The market has also gotten more liquid, and the market in ideas is more liquid, too; early-2000s fraud was partly ubiquitous because the people best positioned to spot it either had fees to worry about (if they were sell-side analysts) or couldn't spread their ideas widely (buy-side analysts). Today, short theses and rebuttals (or lack thereof!) spread fast through FinTwit.
So generally speaking public markets in the US have gotten more hard-headed about frauds. Today, if you hear about a massive accounting misstatement plunging a company into bankruptcy overnight, it's more likely to be in an emerging market or in Europe. Look at Wikipedia's table of big accounting frauds you’ll find the same thing—it was utterly dominated by American companies in the early 2000s, but post-crisis the only frauds involving American companies are 1) Autonomy, a British company whose accounting issues were discovered after it was acquired by the American HP, and 2) Wells Fargo, where the fraud was perpetuated by lower-level employees against management (albeit because management set up terribly perverse incentives to do so).
But since fraud is a human problem, and not purely a matter of better accounting standards, it's not likely to have just gone away. But if the rate of accounting problems among big publicly-traded companies is lower than the 11% number cited in the paper, the question isn't "why did it disappear?" but rather "where did it go?" And we can take our list of trends against fraud and invert them:
Sarbanes-Oxley does apply to private companies, but only on the penalty side, not the disclosure side. But accounting frauds in private companies are often less visible; many investments go to zero, anyway, and it's less embarrassing for everyone involved not to say why.
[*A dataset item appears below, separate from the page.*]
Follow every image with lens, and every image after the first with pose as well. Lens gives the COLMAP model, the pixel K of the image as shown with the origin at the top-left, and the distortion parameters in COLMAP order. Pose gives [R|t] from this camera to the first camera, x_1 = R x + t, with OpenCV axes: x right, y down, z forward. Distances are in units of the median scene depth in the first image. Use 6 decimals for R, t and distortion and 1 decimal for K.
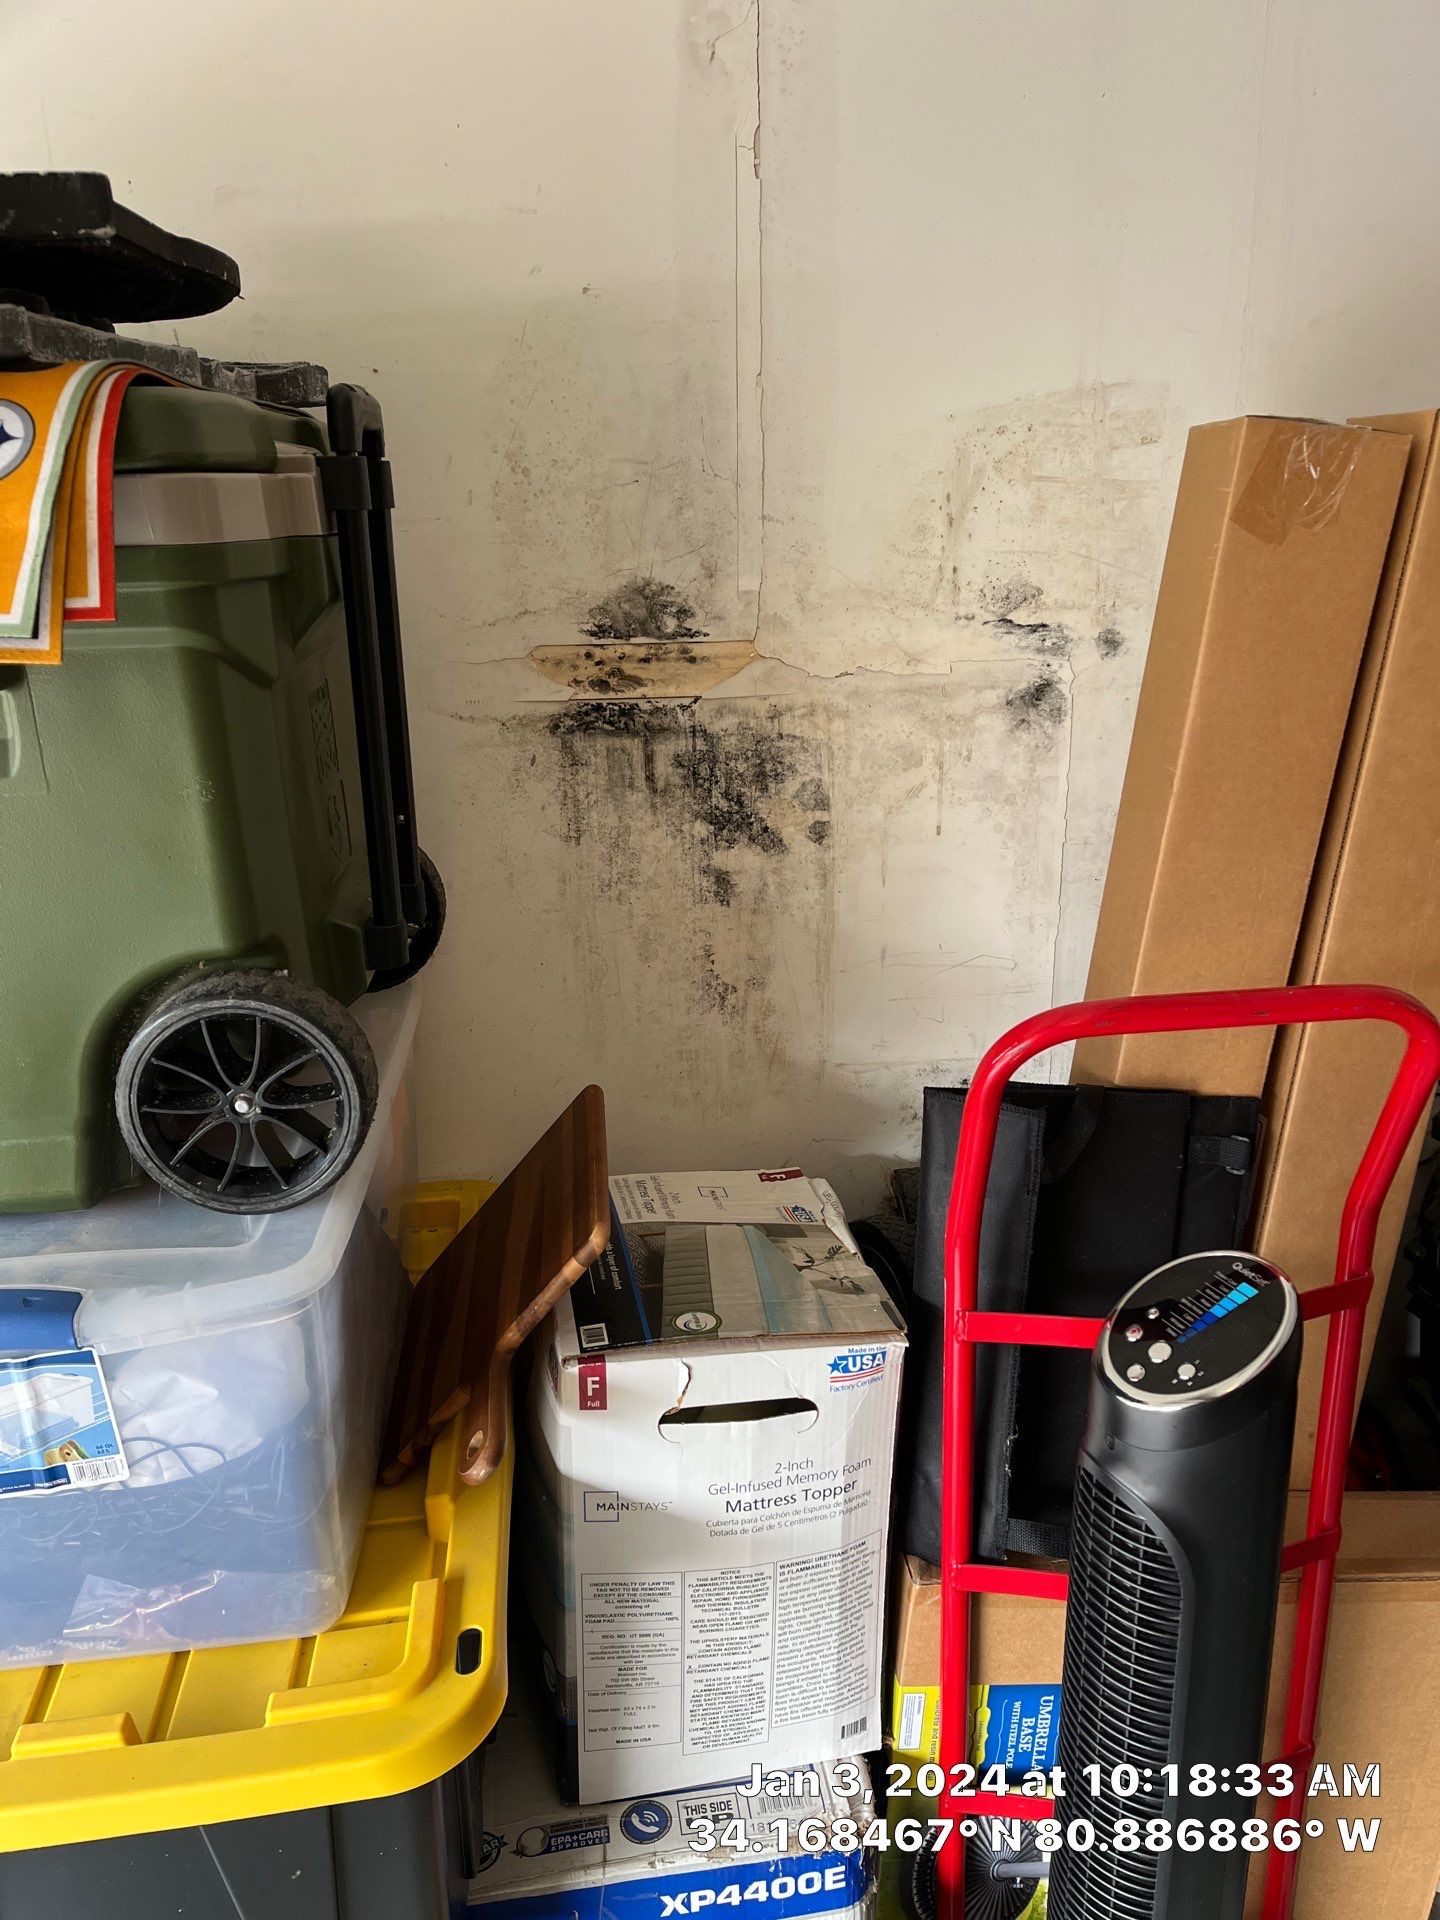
lens RADIAL K [[1444.9, 0, 738.7], [0, 1444.9, 958.2], [0, 0, 1]] dist [0.048044, -0.036379]
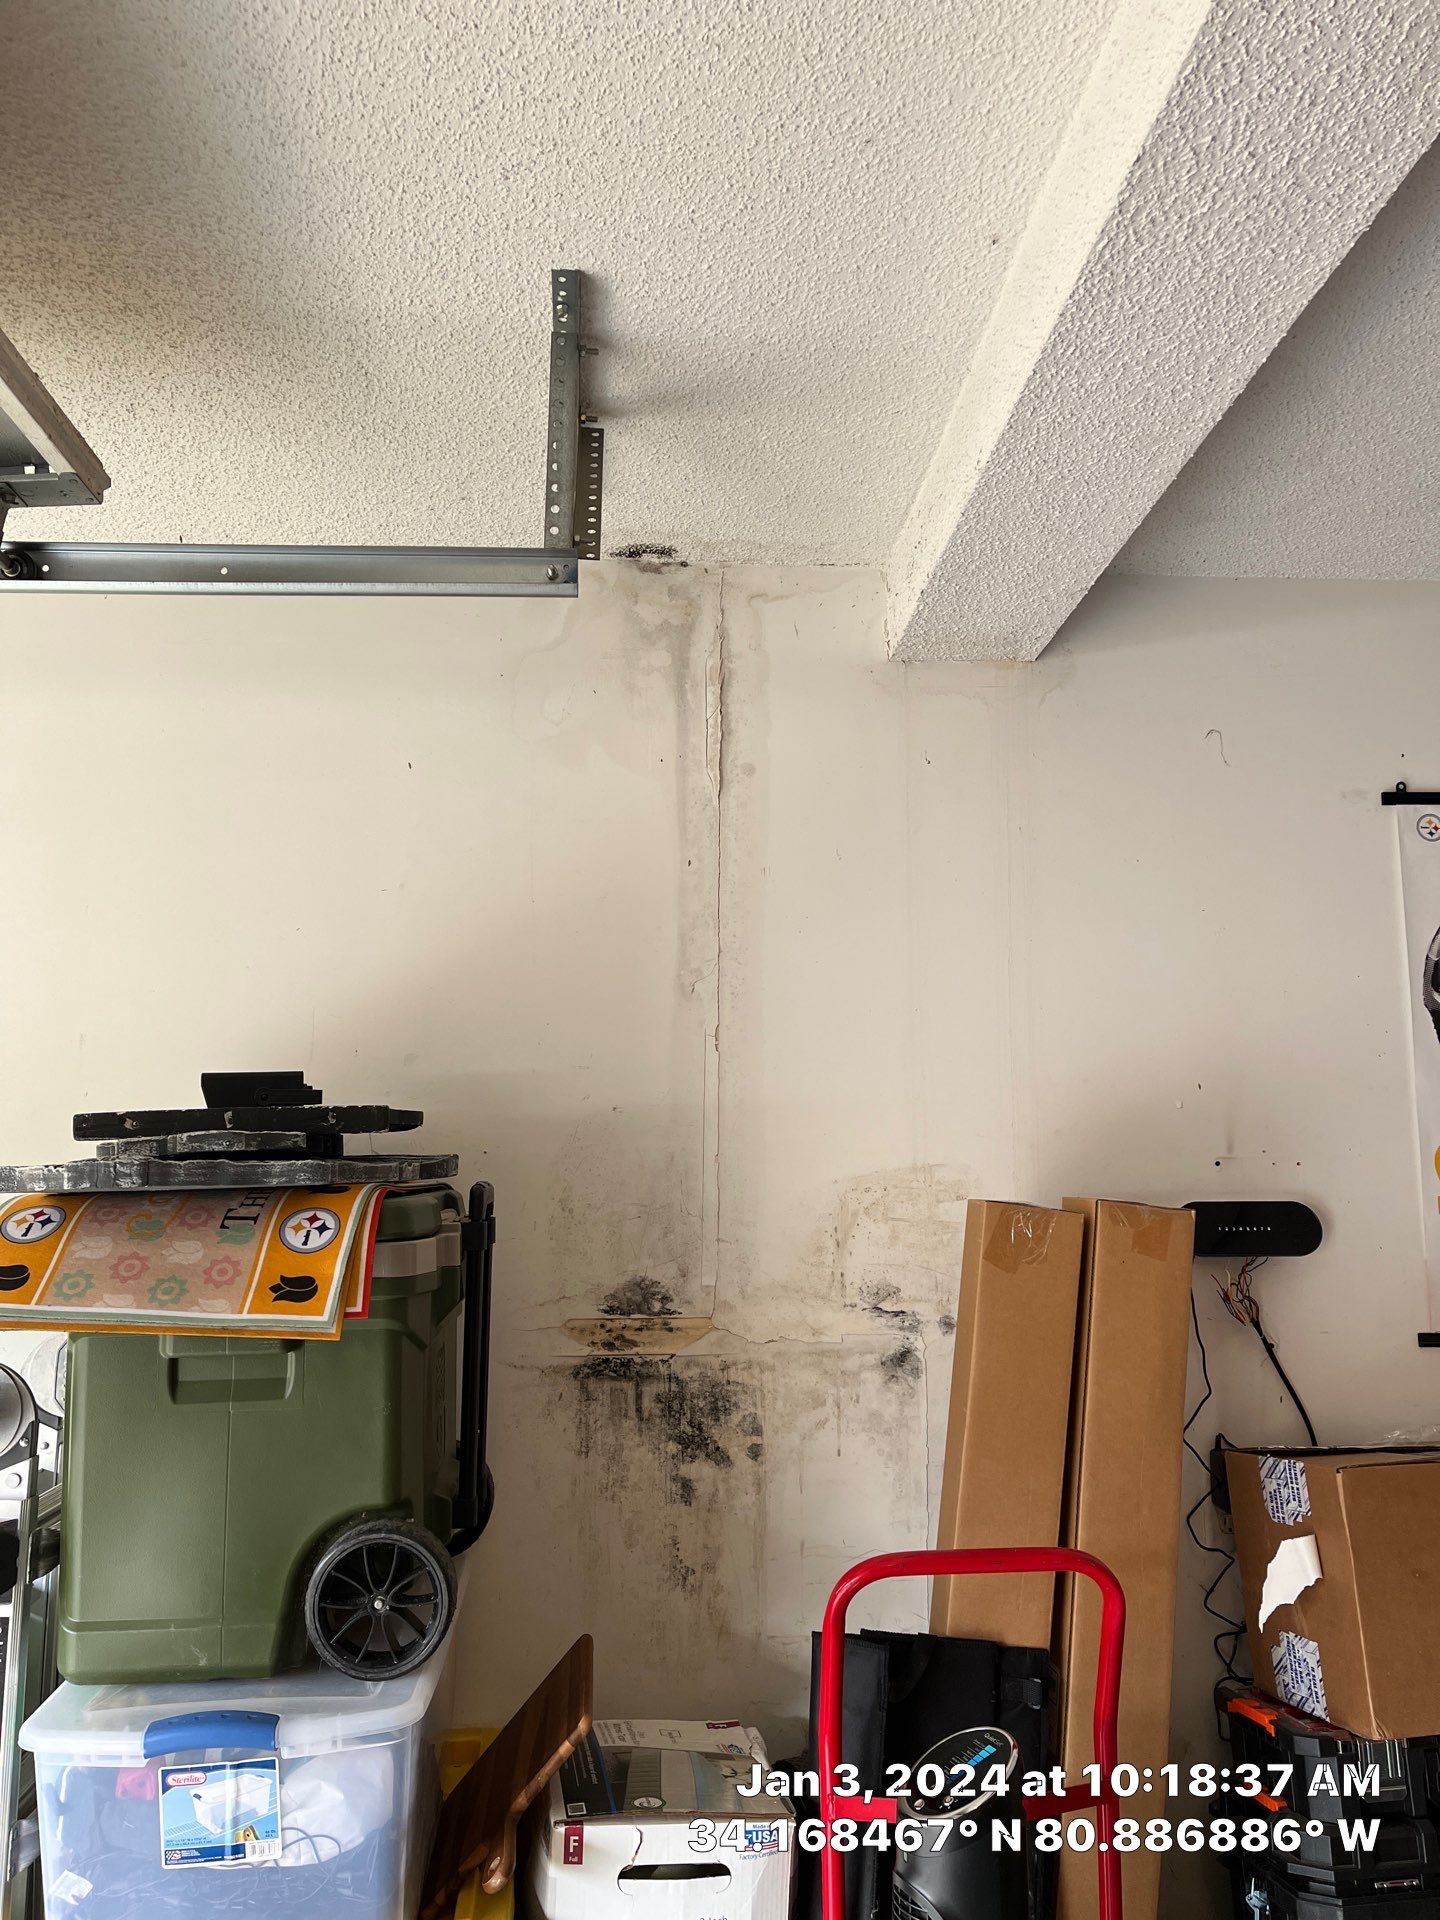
lens RADIAL K [[1472.5, 0, 740.5], [0, 1472.5, 958.3], [0, 0, 1]] dist [0.024750, -0.031332]
pose [[0.999736, 0.016209, -0.016264, 0.066365], [-0.021523, 0.908249, -0.417876, 0.093244], [0.007998, 0.418116, 0.908359, -0.623610]]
There are no short-sellers in private markets. There have been efforts here, but they don't work out because the market doesn't clear ("everyone wanted to short Theranos, Dropbox and WeWork"). The closest you can get to shorting is to pass on a round and then brag about it later. Big deal: I didn't invest in FTX, either.
There's less data available on private companies, though the rise of alternative data tools means it's easier to get decent proxies.
Startups are not expected to return capital. It's a bad sign if they do. They're often valued either based on strategic considerations or starting with a multiple of sales—a dollar of sales is much easier to fake than a dollar of earnings or cash flow, so the incentive to do so is strong.
The idea market in startups is liquid when it comes to successes, but it would be pretty tacky for a VC to write a long blog post explaining why they passed on a live deal. (That memo may exist internally, but to the extent that it's shared it's in the form of a quick summary over Twitter DM or Signal.)
JPMorgan Chase's writedown of their fintech acquisition Frank is a great case study in all of these forces. The NYT has a good story digging into the details: Frank's founder is a serial exaggerator whose self-promotion veered into fraud (once again, if the rate of continuous improvement in public perception to be maintained exceeds what the fundamentals can deliver, compound interest works its ruthless magic). The company was valued at a high multiple of what turned out to be a flexible metric, total email addresses captured. And there were alternative datasets that could have pointed to problems: given the likely number of student aid applicants in the US, Frank's numbers implied that it had reached near-dominant market share in the category with little marketing. Meanwhile, its monthly site traffic was not enough to have acquired that sizable a customer list over Frank's entire existence. So it could have been caught, if the buyer had been looking for fraud. But one paradox of frauds and cheats in general is that lying is less than half the work—most of the effort is in appearing not to need to lie. The more impressive a company looks, the more embarrassing the basic due diligence questions are.
A down market and a series of high-profile failures might give private markets the same kind of natural experiment that Arthur Andersen's failure did for public markets. Due diligence checklists will get longer and more thorough, and new funding rounds will feel more like a cross-examination and less like a party. One reason for a high base rate of fraud is that at least some of it stems from inattention rather than malice—the Arthur Andersen study finds that most of the frauds were fairly minor, and could be more the result of poor internal metrics than of intent to mislead. But either way, standards will get higher, and private companies will need to step up their efforts accordingly.